**TEXTE FOURNI**

Enseignement supérieur et recherche

Informer les lycéens des conditions de réussite dans l’enseignement supérieur : pour chaque filière de formation, publication sur APB par les universités et les écoles des matières principales recommandées au lycée et des débouchés professionnels. Dans les filières en tension, fin de la sélection par algorithme ou tirage au sort et préférence à ceux qui se sont préparés dès le lycée à la voie pour laquelle ils postulent et qui ont l’envie et le talent nécessaires pour y parvenir.

Redonner de l’attractivité aux carrières universitaires et de recherche en France. Revaloriser notamment l’entrée dans la carrière des maîtres de conférences. Alléger les contraintes statutaires, encourager l’internationalisation et la mobilité professionnelle. Laisser les établissements choisir leurs enseignants-chercheurs, fonctionnaires et/ou contractuels, tout en s’assurant de leur haut niveau par un avis favorable du CNU. De même, fixer des règles éthiques qui encadrent l’éventuelle promotion d’un maître de conférences comme professeur dans son université d’exercice.

Soutenir les programmes européens (Erasmus +) d’encouragement à la mobilité des étudiants.

**LIGNES EXTRAITES**
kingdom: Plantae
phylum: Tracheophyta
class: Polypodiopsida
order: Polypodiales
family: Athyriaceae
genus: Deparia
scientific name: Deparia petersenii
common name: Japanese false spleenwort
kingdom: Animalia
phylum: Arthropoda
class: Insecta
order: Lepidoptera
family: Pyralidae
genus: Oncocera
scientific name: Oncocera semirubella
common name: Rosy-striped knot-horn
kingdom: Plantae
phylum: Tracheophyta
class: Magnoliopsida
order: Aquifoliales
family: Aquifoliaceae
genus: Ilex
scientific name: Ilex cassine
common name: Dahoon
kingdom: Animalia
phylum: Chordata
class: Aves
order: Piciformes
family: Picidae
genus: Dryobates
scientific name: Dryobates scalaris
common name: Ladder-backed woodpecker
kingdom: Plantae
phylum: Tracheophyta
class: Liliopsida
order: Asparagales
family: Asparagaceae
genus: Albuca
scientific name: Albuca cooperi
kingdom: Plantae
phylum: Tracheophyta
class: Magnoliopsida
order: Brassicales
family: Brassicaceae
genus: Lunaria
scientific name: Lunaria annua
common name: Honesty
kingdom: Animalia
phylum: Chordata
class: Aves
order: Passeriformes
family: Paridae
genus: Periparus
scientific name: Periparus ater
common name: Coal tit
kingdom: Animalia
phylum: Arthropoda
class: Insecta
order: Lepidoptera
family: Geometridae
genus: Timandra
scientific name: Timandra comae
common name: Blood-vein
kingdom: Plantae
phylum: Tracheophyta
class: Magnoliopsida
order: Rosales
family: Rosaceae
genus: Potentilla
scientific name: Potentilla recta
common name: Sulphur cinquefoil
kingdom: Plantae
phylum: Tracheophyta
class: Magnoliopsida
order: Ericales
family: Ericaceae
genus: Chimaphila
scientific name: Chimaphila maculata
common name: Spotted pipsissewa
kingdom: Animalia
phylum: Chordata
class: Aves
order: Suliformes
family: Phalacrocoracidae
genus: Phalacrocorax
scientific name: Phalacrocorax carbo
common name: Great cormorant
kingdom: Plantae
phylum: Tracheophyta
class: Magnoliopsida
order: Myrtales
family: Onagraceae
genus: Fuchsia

**CONSIGNE**
Reprenez le passage du texte sur l'enseignement supérieur et la recherche compris entre « Informer les lycéens » et « pour y parvenir. » inclus, en remplaçant « tirage au sort » par « loterie ». Appuyez-vous uniquement sur le texte.

**VOTRE RÉPONSE**
Informer les lycéens des conditions de réussite dans l’enseignement supérieur : pour chaque filière de formation, publication sur APB par les universités et les écoles des matières principales recommandées au lycée et des débouchés professionnels. Dans les filières en tension, fin de la sélection par algorithme ou loterie et préférence à ceux qui se sont préparés dès le lycée à la voie pour laquelle ils postulent et qui ont l’envie et le talent nécessaires pour y parvenir.